WHAT THE TASK ASKS: Repeat only the lines below from the one containing "739 553 4.96" through the one containing "629 362 15.99", inclusive, exactly as written.

Spatial grounding data:
***
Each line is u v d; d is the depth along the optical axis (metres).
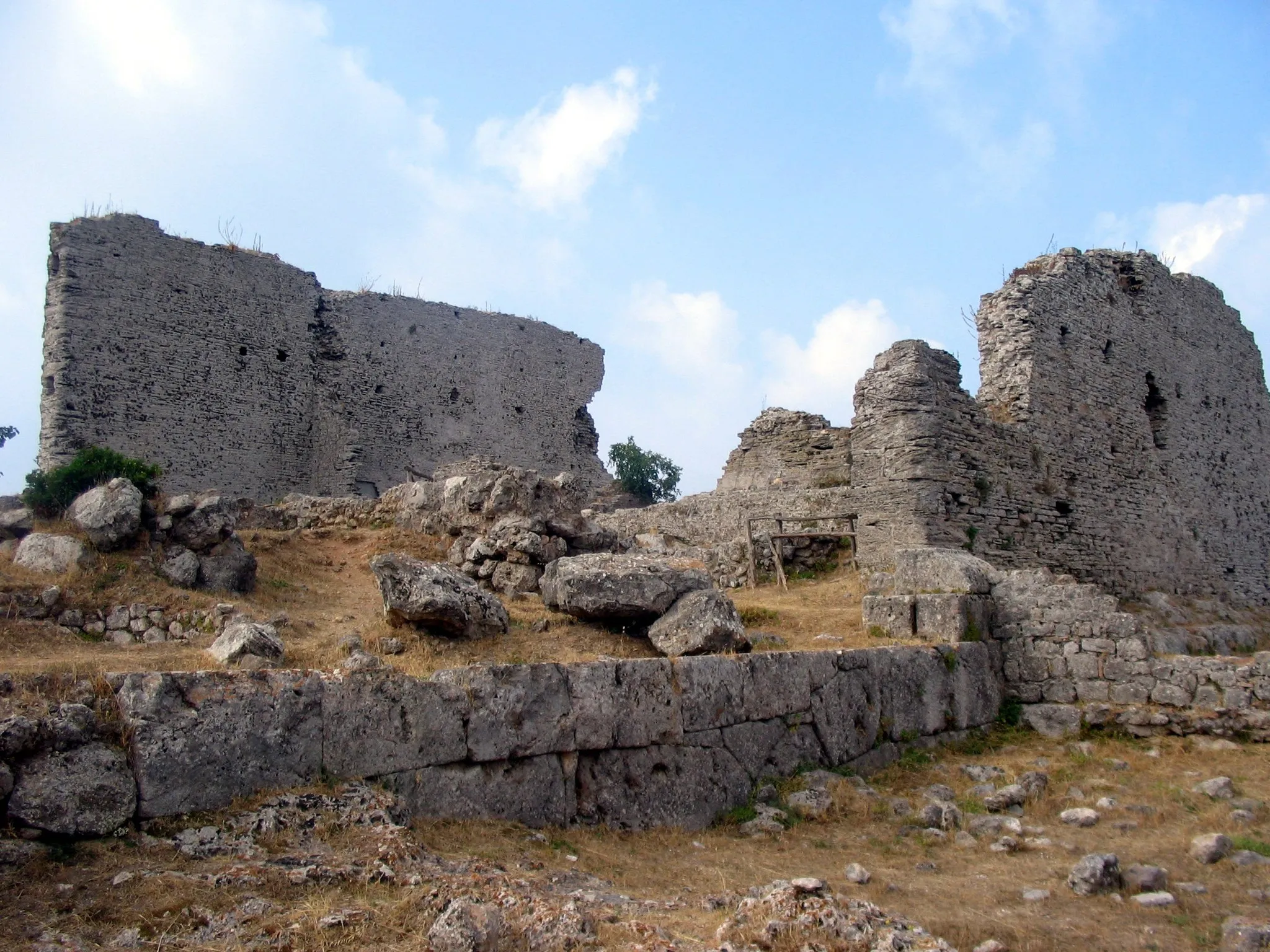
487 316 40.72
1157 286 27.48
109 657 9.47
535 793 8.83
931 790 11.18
***
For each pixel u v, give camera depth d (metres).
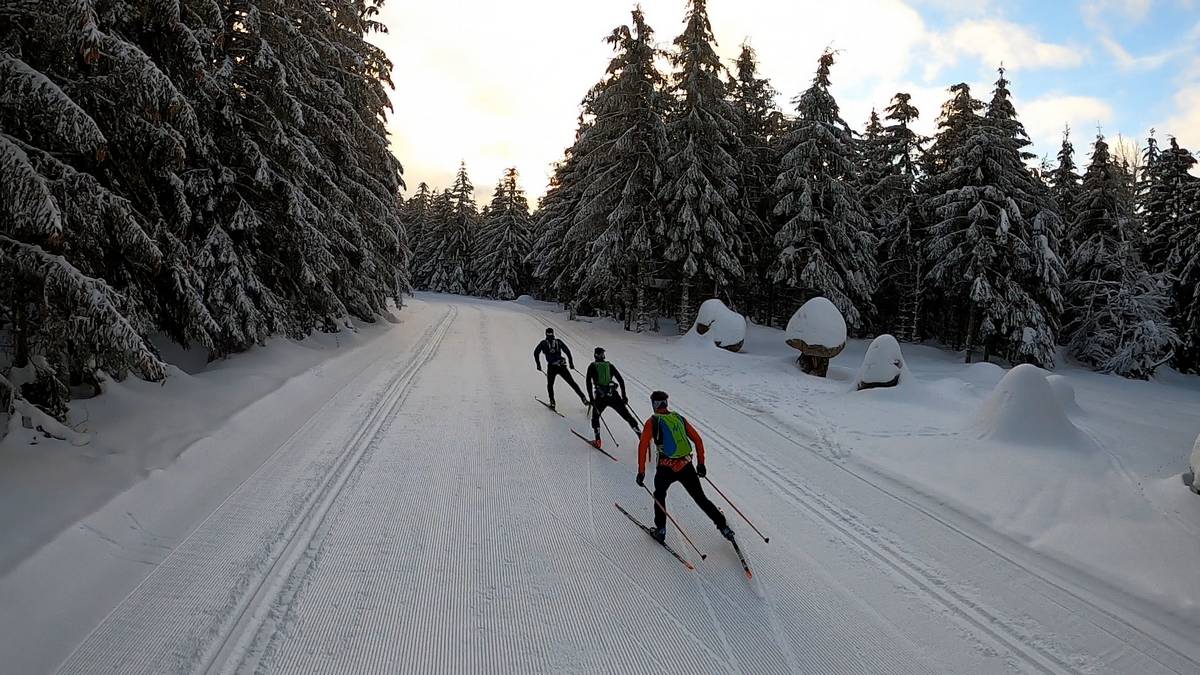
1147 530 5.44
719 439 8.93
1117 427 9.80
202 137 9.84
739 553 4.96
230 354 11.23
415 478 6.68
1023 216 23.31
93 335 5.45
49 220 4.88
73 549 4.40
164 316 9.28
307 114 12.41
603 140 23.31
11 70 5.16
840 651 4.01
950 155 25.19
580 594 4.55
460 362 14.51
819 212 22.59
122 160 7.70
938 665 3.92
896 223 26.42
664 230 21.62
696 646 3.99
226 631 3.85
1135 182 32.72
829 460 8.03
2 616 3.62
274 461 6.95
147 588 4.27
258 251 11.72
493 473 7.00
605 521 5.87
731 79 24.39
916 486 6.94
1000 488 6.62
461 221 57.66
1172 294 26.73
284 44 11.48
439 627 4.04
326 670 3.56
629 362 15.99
***
RESULT:
739 553 4.96
230 354 11.23
415 478 6.68
1023 216 23.31
93 335 5.45
49 220 4.88
73 549 4.40
164 316 9.28
307 114 12.41
603 140 23.31
11 70 5.16
840 651 4.01
950 155 25.19
580 594 4.55
460 362 14.51
819 212 22.59
122 160 7.70
938 665 3.92
896 223 26.42
664 230 21.62
696 646 3.99
226 631 3.85
1135 182 32.72
829 460 8.03
2 616 3.62
274 461 6.95
147 588 4.27
258 251 11.72
493 473 7.00
605 521 5.87
731 79 24.39
916 486 6.94
1000 488 6.62
461 221 57.66
1172 294 26.73
284 44 11.48
439 627 4.04
326 670 3.56
629 362 15.99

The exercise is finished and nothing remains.